マシは、今は公開されているフェルスタッペンのマシン前方に設置されたオンボードカメラの証拠を認め、そうした見直しのきっかけとなる「決定的な証拠」になるかもしれないと認めた。
■ラルフ・シューマッハ「理解できるが残念なこと」
ラルフ・シューマッハは、過去にさかのぼってのペナルティがチャンピオンシップの結果に影響するかもしれないという重要性を考慮すると、メルセデスが審議を要求したことは「ある程度理解できる」と理解を示しつつ、「しかし、このような事態になっているのは残念なことだ」と述べている。
また、フェルスタッペンの防御的なドライビングに失望する声もあった。というのも、ターン4は左カーブとなっており、ハミルトンを押し出すために右にステアリングを切ったわけではないかもしれないが、実際のエイペックス(コーナーの頂点)ではなく、エイペックスを別のところにして大回りをした可能性も確かにある。つまり、イン側でハミルトンをブロックしようとしたフェルスタッペンは、ブレーキを遅らせてターン4へ入っていったため、進入速度と角度が厳しくなり、外に膨らまなければならなかったということだ。
■フェリペ・マッサ「フェルスタッペンはクリーンだった」
ブラジル人のフェリペ・マッサは、フェルスタッペンに対してペナルティを課すべきだったかどうかという質問に対して、「ノー」と答えた。

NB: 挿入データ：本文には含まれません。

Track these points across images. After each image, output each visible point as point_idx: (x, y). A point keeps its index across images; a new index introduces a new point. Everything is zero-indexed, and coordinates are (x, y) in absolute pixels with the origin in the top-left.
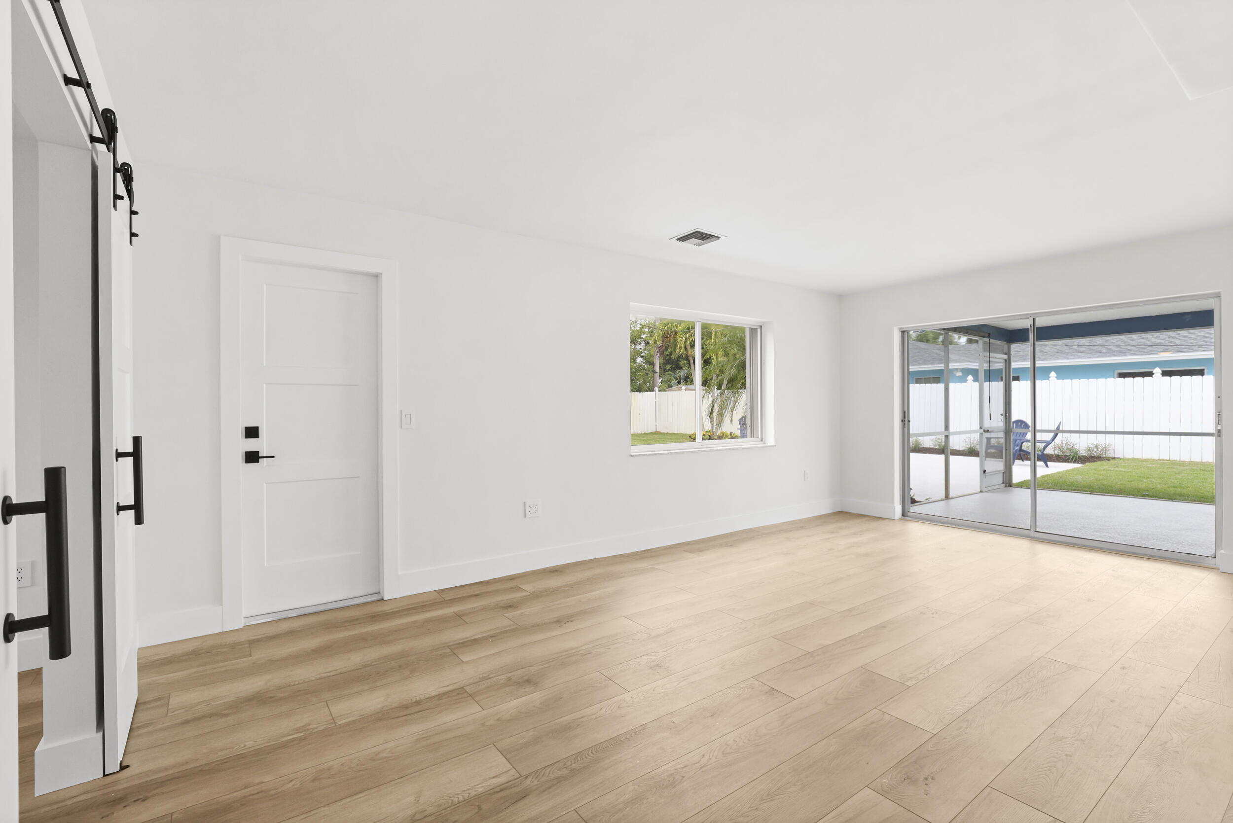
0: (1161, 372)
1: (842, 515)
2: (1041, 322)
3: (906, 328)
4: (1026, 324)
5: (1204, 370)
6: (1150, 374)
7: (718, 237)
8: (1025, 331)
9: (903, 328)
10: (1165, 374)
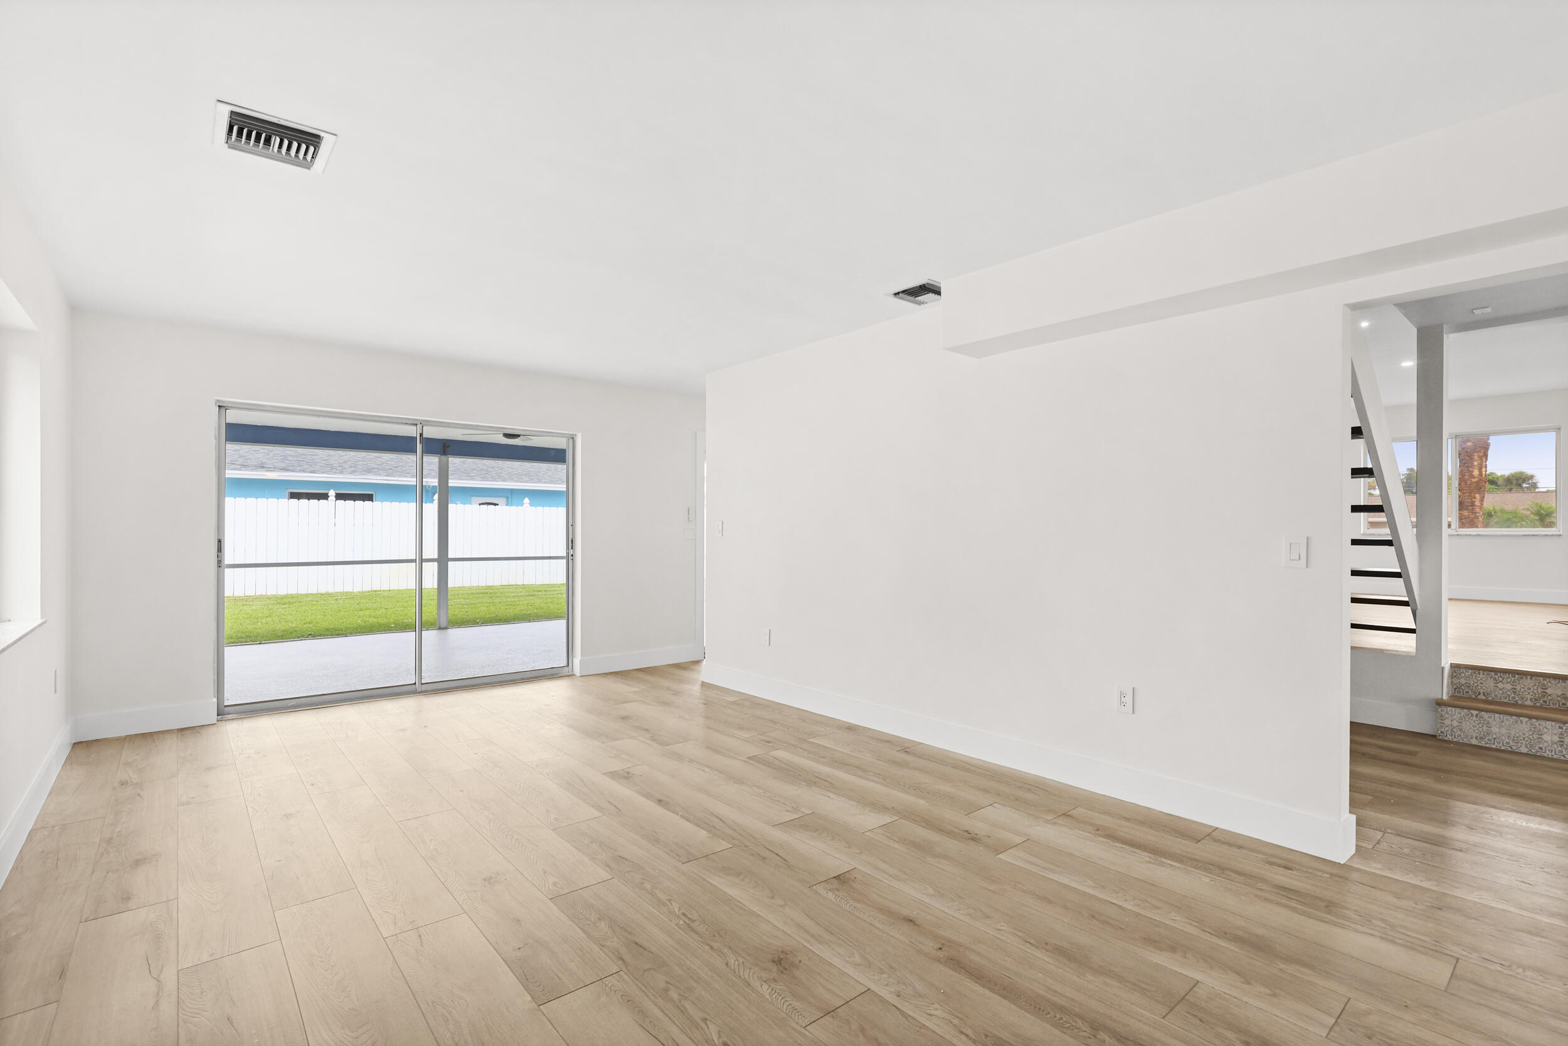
0: (335, 495)
2: (430, 432)
3: (229, 402)
4: (411, 431)
5: (372, 495)
6: (325, 496)
8: (412, 440)
9: (223, 402)
10: (339, 497)
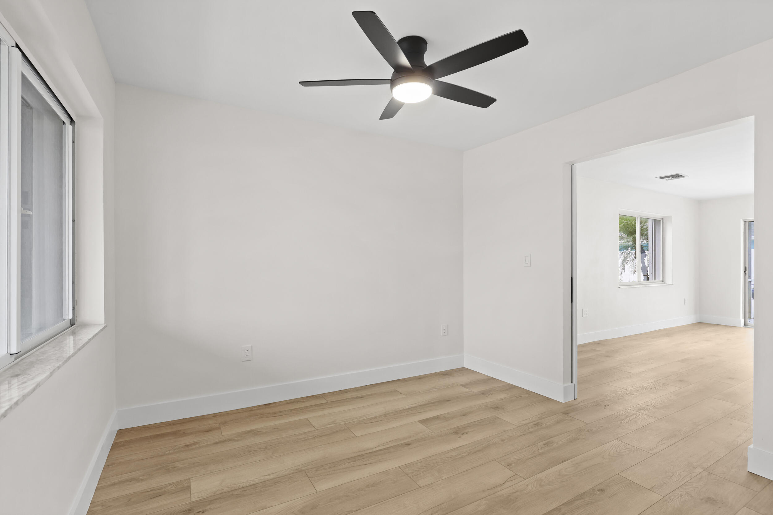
1: (700, 324)
7: (684, 177)
9: (746, 220)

「彼(フェルスタッペン)はクリーンな仕事をしていたから、スチュワードの意見に同意するよ。彼はハミルトンを押し出すような暴力的な操作をしたわけではなく、肩を少し開いただけだった」
「そして、これこそが我々が見たいものだ。違うかい?」と、マッサはイタリアの『ガゼッタ・デロ・スポルト』紙に語っている。
■ヴォルフ「受け入れられない」
しかし、オーストリア人のトト・ヴォルフは『スカイ・ドイツ』に対して「この件は数日中にFIAによって処理されるだろう」と語った。
「我々は、このまま放置することはできない。 受け入れられない決定が下されたのだから」と不満を述べている。